Lest I lead you to believe that I work exclusively in the digital realm, I also do things that archivists have always done: processing paper records and performing reference services in person, on the phone, and over email.

Ongoing projects: Because our Digital Curation Program is rather nascent, I spend a majority of my time drafting policy documents for the program as well as revising workflows for how we process born-digital records. Outside of that, I contribute to several Library-wide working groups and task forces. When I’m not doing one of those two things, you can probably find me working with a new digital preservation tool or strengthening my command of various operating systems.

Worked at Mudd since: I began at Mudd in November of 2013. Prior to Princeton, I served as University Library Associate at the Special Collections Library of the University of Michigan, a post I maintained for nearly two years while I completed my master’s degree in information science at the School of Information. Before Michigan, I had brief stints at the Maryland State Archives and Beinecke Rare Book & Manuscript Library.

Why I like my job/archives: Contrary to general perception, archivists are concerned equally with the future as they are with the past. Yes, we manage records that document past activities, but we do so only for future use by researchers. In this way, I see my job as a digital archivist as one that preserves the past in order to promise the future. That promise is harder to ensure when it comes to digital records, but it’s a challenge that I find to be terrifyingly exciting and incredibly meaningful. Also, I learn something new each and every day, which is one of the most fulfilling aspects of my work.

And though I put a lot of time and energy into curating bits, I joined the profession because I like people. I enjoy assisting them with their research questions and it gratifies me that I can contribute to the creation of new knowledge about the past. The roughest days I encounter are immediately turned around when a researchers says “I can’t thank you enough for your assistance” or “without you, I’m not sure I could have answered this question.” Those are my reminders that I chose the right profession.

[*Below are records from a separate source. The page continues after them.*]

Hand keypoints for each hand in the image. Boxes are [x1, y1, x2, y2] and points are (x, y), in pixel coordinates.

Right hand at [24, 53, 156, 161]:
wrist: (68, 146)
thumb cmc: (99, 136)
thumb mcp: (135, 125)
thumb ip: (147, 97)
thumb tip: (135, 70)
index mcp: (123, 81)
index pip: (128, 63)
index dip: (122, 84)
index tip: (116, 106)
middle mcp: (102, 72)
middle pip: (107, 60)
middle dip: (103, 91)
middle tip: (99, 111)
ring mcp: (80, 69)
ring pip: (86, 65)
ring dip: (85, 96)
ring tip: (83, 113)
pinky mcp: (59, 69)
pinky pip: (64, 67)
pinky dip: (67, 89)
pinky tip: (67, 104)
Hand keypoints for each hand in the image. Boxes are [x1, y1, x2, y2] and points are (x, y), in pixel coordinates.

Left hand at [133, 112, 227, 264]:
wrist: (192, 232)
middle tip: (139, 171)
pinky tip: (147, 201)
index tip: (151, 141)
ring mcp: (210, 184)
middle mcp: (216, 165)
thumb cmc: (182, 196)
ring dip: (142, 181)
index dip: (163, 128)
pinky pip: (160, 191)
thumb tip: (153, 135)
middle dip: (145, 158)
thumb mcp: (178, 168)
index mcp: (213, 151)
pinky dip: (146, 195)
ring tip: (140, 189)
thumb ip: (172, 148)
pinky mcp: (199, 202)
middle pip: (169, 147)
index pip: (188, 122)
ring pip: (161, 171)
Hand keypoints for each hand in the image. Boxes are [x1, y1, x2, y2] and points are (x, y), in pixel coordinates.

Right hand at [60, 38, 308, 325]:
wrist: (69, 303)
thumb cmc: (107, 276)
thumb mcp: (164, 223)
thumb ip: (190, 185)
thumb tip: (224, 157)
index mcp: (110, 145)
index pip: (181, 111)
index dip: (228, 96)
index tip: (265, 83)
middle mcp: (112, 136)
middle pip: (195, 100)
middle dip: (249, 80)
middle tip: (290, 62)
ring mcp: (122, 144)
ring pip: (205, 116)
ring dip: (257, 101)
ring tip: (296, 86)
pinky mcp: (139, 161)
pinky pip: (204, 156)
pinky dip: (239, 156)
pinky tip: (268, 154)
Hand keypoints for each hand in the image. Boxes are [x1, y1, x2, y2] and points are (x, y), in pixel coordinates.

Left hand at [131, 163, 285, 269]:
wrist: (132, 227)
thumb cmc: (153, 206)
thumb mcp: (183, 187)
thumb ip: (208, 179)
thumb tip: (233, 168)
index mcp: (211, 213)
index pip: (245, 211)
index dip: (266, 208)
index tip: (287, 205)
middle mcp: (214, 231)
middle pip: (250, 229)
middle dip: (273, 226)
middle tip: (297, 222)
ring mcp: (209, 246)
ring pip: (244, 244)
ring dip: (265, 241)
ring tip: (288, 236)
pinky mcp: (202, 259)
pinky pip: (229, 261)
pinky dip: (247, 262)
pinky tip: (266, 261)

Favorite item/collection: Recently I responded to a researcher who sought information about the first Japanese student to graduate from Princeton. I spent some time digging around our Historical Subject Files and our Alumni Undergraduate Records collection to learn that in 1876, Hikoichi Orita was the University’s first Japanese student to graduate.

orita

Authored by Walter Mead Rankin, 1884. Found in “Orita, Hikoichi,” Box 148, Undergraduate Alumni Records, Princeton University Archives, Department of Rare Books and Special Collections, Princeton University Library.

In addition to his alumni files, we have a copy of his student diary, which I told myself I would read slowly over my career. It’s in English, in case you’re interested in viewing it, too. This is a classic example where a researcher informs the interests of the archivist, instead of vice versa.